=== EXERCISE SET ===
1. In the forum posts about Farmall tractors, how much did the grandfather pay for his A?
2. Pick up the forum posts about Farmall tractors after their last sentence and keep writing.
[BEGIN DOCUMENT]
The photo was of a group of GIs shortly after WWII, at a US government facility, with a number of Farmall Cubs, learning or practicing farming skills.
Fri Jun 28, 2013 8:55 pm
Dennis wrote:I just wanted to give Dusti a BIG THANKS! He has given permission to add the three great photos to our home page rotation. I think it will be a fantastic addition for our friends and visitors to see. It illustrates some of the great family history many of us share with our Cubs.
On a related note, and since the topic is Cubs and Farming, here is a post Dusti made several years ago and allowed me to copy to my web site.viewtopic.php?f=1&t=49742&p=414698&hilit=bi+vocational#p414698
Sat Jun 29, 2013 10:15 am
My grandfather replaced his mule with an A in the late 50's. He always said it was the closest thing to plowing with a mule he could find. He also said it was akin to a mule in that it didn't respond well to cussing.
We still pulled mule middle buster behind the A to plow up potatoes. That tractor didn't have a starter or any hyd at all and that little old man could start it on the first crank at 72. I know because just a few days before he died I had cranked it so much the water was boiling in the radiator and he had to show me up with one weak pull. That is a memory I will never forget and believe me he would have never let me. His A was a cotton field machine before he bought it. The p.o. finally realized a bigger tractor was needed and Pap bought it for $300. I wish I could find that old tractor.
[END DOCUMENT]
[BEGIN DATA ENTRIES]
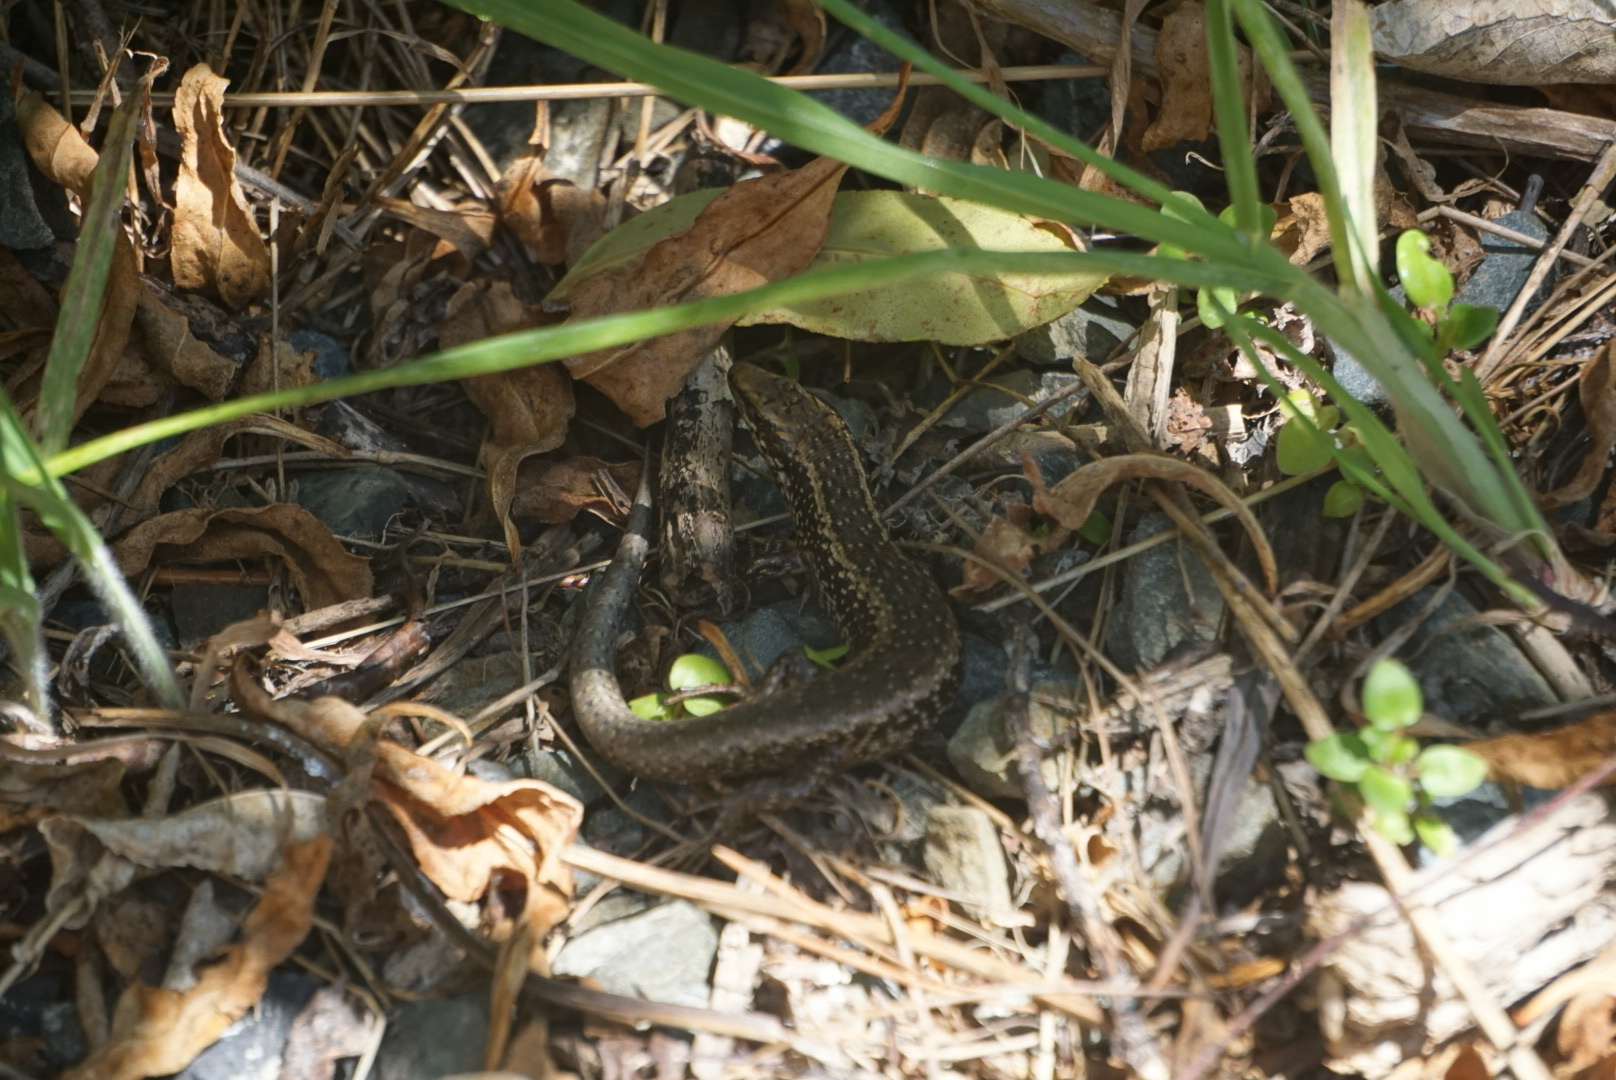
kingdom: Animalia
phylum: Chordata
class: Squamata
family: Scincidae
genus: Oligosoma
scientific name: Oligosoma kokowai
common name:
[END DATA ENTRIES]
=== EXERCISE ANSWERS ===
1. $300.

2.
Sat Jun 29, 2013 2:23 pm
My dad and uncle farmed approx. 500 acres from late 40's through mid 70's. We raised small grain, corn and tobacco. and also fed sheep, hogs and cattle. We baled lots of hay and did some custom combining and corn picking. We used the following equipment Oliver 88, Oliver 77, Oliver 66, Oliver S55, David Brown 990, Oliver OC3, AC HD 3 dozer and a FARMALL CUB. They purchased the cub in 1958 with cultivator and corn planter. We used the cub for three years pulling a Holland tobacco transplanter however when we got the S55 we begin using it for the transplanter. The cub was used for cultivating approx. 4 acres of tobacco and approx. 3 acres of truck patches. The planter was never placed on the cub. It was the best tractor ever for cultivating tobacco. I liked it better than the A or 100 series. We never used the cub for any other farm work.
Fri Jul 05, 2013 8:04 pm
In the 1960's, when i was growing up, the folks who lived across the street had a small farm(I am guessing maybe 15 or 20 acres).
They used to have a larger farm, before they sold the land my housing development was on.
Their tractor was a Cub, and that was what made me get one, years later.
Fri Jul 05, 2013 9:44 pm
My first cub experience was mowing ammo bunkers as a holdover in Fort Dix NJ in 1965....Worked in the Hay Fields as a kid with some Farmalls but no Cubs....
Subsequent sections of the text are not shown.